Partisipasi aktif disini tidak hanya
mengkampanyekan sanksi hukum atas kelalaian pajak, tapi pajak yang dibayarkan
mampu melahirkan produk seperti pelayanan pajak yang prima dan mudah dijangkau,
mempublikasikan realisasi pembangunan yang ada dilingkungan masyarakat
merupakan hasil dari pajak yang dibayarkan masyarakat.

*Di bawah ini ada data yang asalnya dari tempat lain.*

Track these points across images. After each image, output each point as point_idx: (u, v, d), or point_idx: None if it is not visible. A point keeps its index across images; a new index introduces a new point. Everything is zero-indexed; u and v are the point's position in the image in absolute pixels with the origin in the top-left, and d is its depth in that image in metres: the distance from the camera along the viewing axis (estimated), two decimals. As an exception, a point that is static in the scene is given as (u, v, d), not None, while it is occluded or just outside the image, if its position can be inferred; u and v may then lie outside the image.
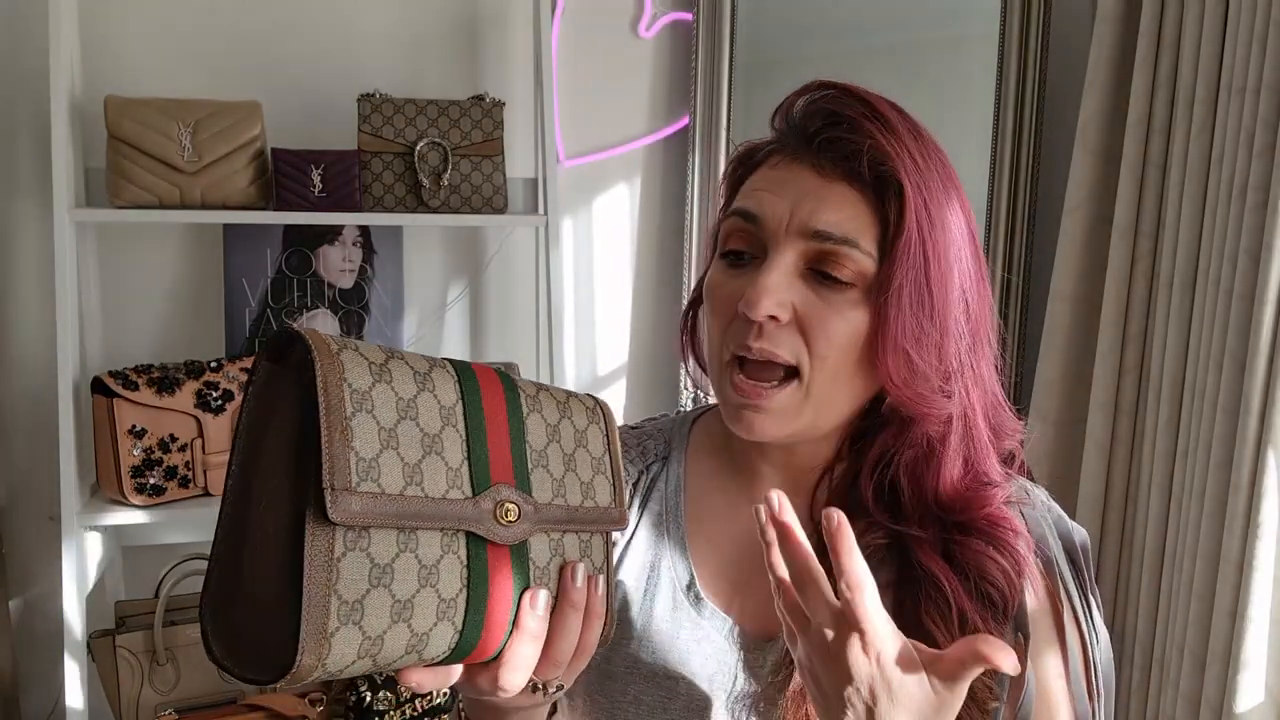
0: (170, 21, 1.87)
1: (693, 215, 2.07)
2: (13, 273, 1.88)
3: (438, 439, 0.54)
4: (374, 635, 0.50)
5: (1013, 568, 0.74)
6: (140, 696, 1.69)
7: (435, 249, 2.04)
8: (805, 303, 0.72)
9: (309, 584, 0.48)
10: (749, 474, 0.83)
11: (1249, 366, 1.33)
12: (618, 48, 2.06)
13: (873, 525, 0.76)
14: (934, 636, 0.71)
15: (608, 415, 0.68)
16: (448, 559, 0.54)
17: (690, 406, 2.11)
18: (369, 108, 1.79)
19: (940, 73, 1.96)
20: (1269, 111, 1.34)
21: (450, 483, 0.54)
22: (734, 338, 0.74)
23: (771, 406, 0.73)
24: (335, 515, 0.48)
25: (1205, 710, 1.39)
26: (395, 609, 0.51)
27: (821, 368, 0.72)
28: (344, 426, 0.49)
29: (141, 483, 1.68)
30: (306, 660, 0.47)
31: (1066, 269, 1.71)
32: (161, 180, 1.68)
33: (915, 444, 0.77)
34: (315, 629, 0.48)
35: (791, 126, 0.76)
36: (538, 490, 0.60)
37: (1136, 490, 1.63)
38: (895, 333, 0.71)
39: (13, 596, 1.92)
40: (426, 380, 0.55)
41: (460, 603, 0.55)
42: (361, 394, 0.51)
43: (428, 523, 0.53)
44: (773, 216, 0.73)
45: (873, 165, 0.71)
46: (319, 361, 0.50)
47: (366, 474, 0.50)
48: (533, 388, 0.63)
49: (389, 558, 0.51)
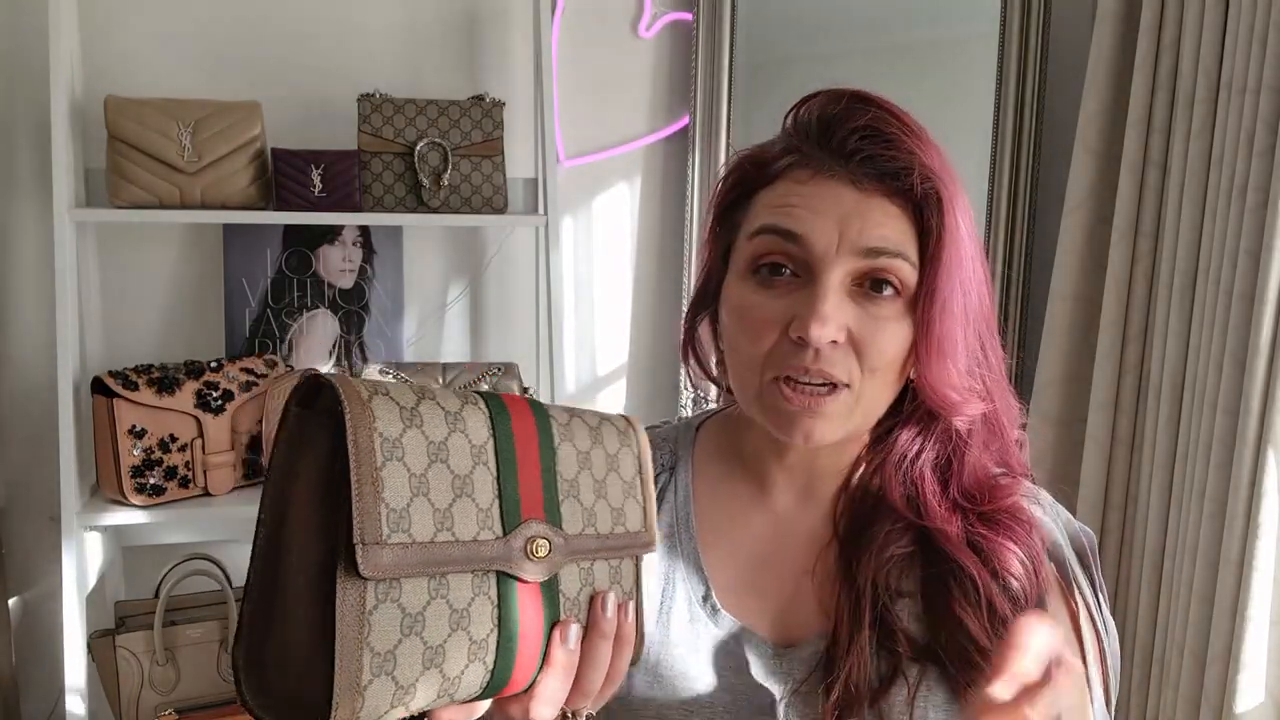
0: (170, 21, 1.87)
1: (693, 215, 2.07)
2: (13, 273, 1.88)
3: (468, 480, 0.54)
4: (406, 684, 0.50)
5: (1032, 559, 0.75)
6: (140, 696, 1.69)
7: (435, 249, 2.04)
8: (858, 321, 0.72)
9: (341, 640, 0.48)
10: (761, 481, 0.83)
11: (1249, 366, 1.33)
12: (618, 48, 2.06)
13: (897, 530, 0.77)
14: (967, 625, 0.72)
15: (640, 437, 0.67)
16: (479, 600, 0.54)
17: (690, 407, 2.11)
18: (369, 108, 1.79)
19: (940, 73, 1.96)
20: (1269, 111, 1.34)
21: (481, 524, 0.54)
22: (781, 360, 0.73)
23: (827, 412, 0.73)
24: (367, 571, 0.48)
25: (1205, 710, 1.39)
26: (427, 656, 0.51)
27: (871, 378, 0.73)
28: (374, 478, 0.49)
29: (141, 483, 1.68)
30: (341, 715, 0.48)
31: (1066, 269, 1.71)
32: (161, 180, 1.68)
33: (939, 438, 0.78)
34: (349, 683, 0.48)
35: (817, 140, 0.74)
36: (568, 522, 0.60)
37: (1136, 490, 1.63)
38: (939, 338, 0.72)
39: (12, 596, 1.92)
40: (458, 420, 0.54)
41: (491, 643, 0.55)
42: (392, 442, 0.50)
43: (458, 567, 0.52)
44: (821, 237, 0.71)
45: (921, 181, 0.72)
46: (349, 410, 0.49)
47: (397, 525, 0.49)
48: (565, 415, 0.62)
49: (420, 606, 0.51)
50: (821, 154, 0.73)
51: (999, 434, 0.79)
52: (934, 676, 0.74)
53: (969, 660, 0.72)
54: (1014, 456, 0.81)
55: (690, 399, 2.12)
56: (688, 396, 2.12)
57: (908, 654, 0.74)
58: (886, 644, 0.74)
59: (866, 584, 0.75)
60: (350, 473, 0.48)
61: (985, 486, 0.78)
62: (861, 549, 0.77)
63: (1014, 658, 0.59)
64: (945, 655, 0.73)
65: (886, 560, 0.76)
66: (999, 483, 0.79)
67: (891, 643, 0.74)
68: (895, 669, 0.74)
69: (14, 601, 1.92)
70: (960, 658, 0.73)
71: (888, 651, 0.74)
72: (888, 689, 0.73)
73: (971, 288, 0.75)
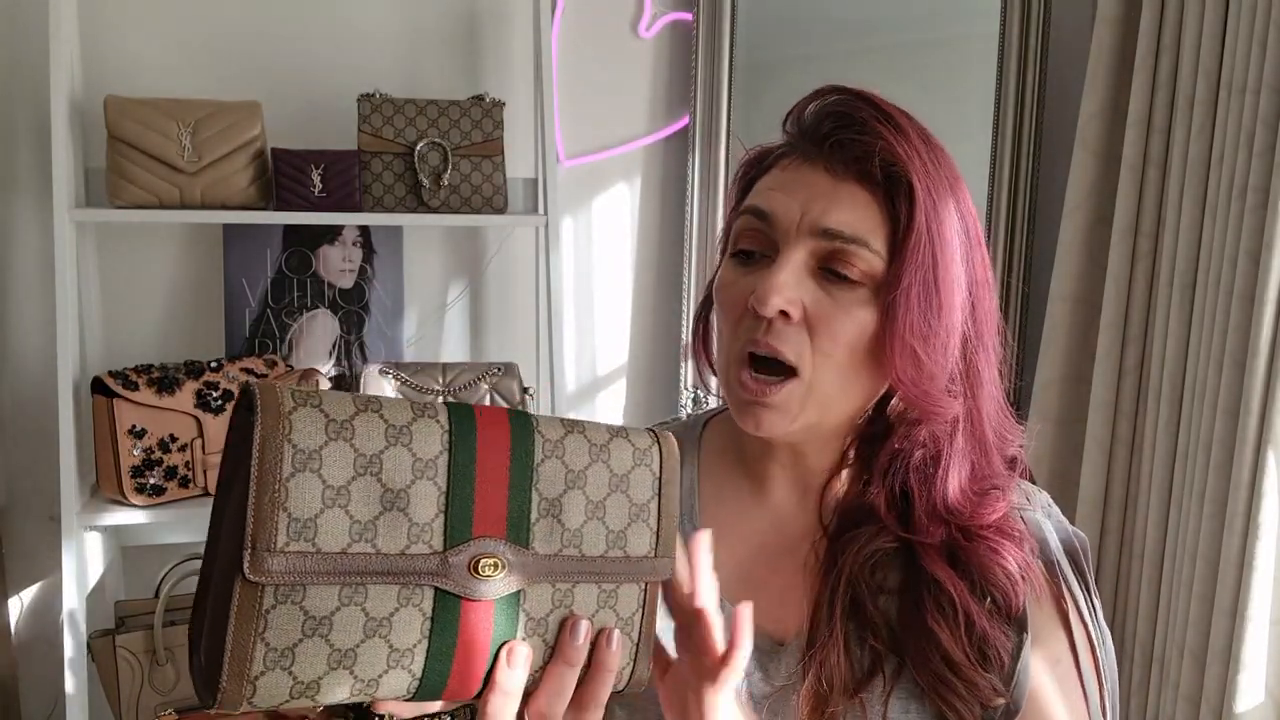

2. Sejauhmana pemerintah daerah
memanfaatkan teknologi informasi dalam mengolah potensi pajak, baik pendekatan
sistem informasi manajemen (SIM) maupun manajemen sistem informasi (MSI).
Pendekatan ini meliputi
sifatnya internal, yakni aplikasi sistem informasi yang digunakan untuk
membangun pengendalian dalam pengolahan pajak daerah, maupun yang manfaatnya
untuk memberikan informasi penerimaan pajak daerah terhadap struktural yang
terkait. Sifatnya eksternal, adalah pengembagan teknologi sistem informasi
untuk memberikan maupun menyebarluaskan informasi yang diperuntukkan oleh
masyarakat sebagai pembayar pajak, yakni adanya media informasi penerimaan
pajak secara periodik seperti berbasis web
maupun pemanfaatan monitor di titik tertentu. Hal ini penting disamping sebagai
bentuk akuntabilitas dan transparansi juga menumbuh kembangkan kepercayaan
masyarakat tentang pentingnya pajak. Hal lain juga adalah terbangunnya sistem
penagihan yang efektif untuk pencegahan kelalaian yang sifatnya manusiawi
seperti lupa bayar pajak, maka yang efektif dilakukan adalah berbasis short messege service (SMS) kepada wajib
pajak sebelum jatuh tempo, maupun Call Center dengan menghubungi wajib pajak
melalui telepon.
3. Sejauhmana pemungut pajak (pemerintah
daerah), memanusiakan wajib pajak dengan pendekatan kultur, prilaku maupun
spiritual.
Artinya bahwa adanya upaya kualitas pelayanan yang mencerminkan organisasi yang mampu untuk memenuhi
harapan masyarakat. Dimana pelayanan publik merupakan upaya dan kegiatan
pemenuhan kebutuhan dasar dari hak-hak sipil masyarakat dari penyelenggara
negara, dan dalam Reformasi birokrasi pengukuran kualitas kinerja pelayanan
publik diharapkan tidak hanya bertumpu pada sudut pandang atau persepsi pihak
penyedia pelayanan saja (Pemerintah), melainkan juga harus berdasarkan sudut
pandang atau persepsi (masukan dan keinginan) masyarakat, sebagai pihak yang
mengkonsumsi dan menikmati pelayanan. Sehingga keterlibatan masyarakat saat ini
menjadi trend dalam menentukan
kualitas pelayanan/memenuhi harapan masyarakat.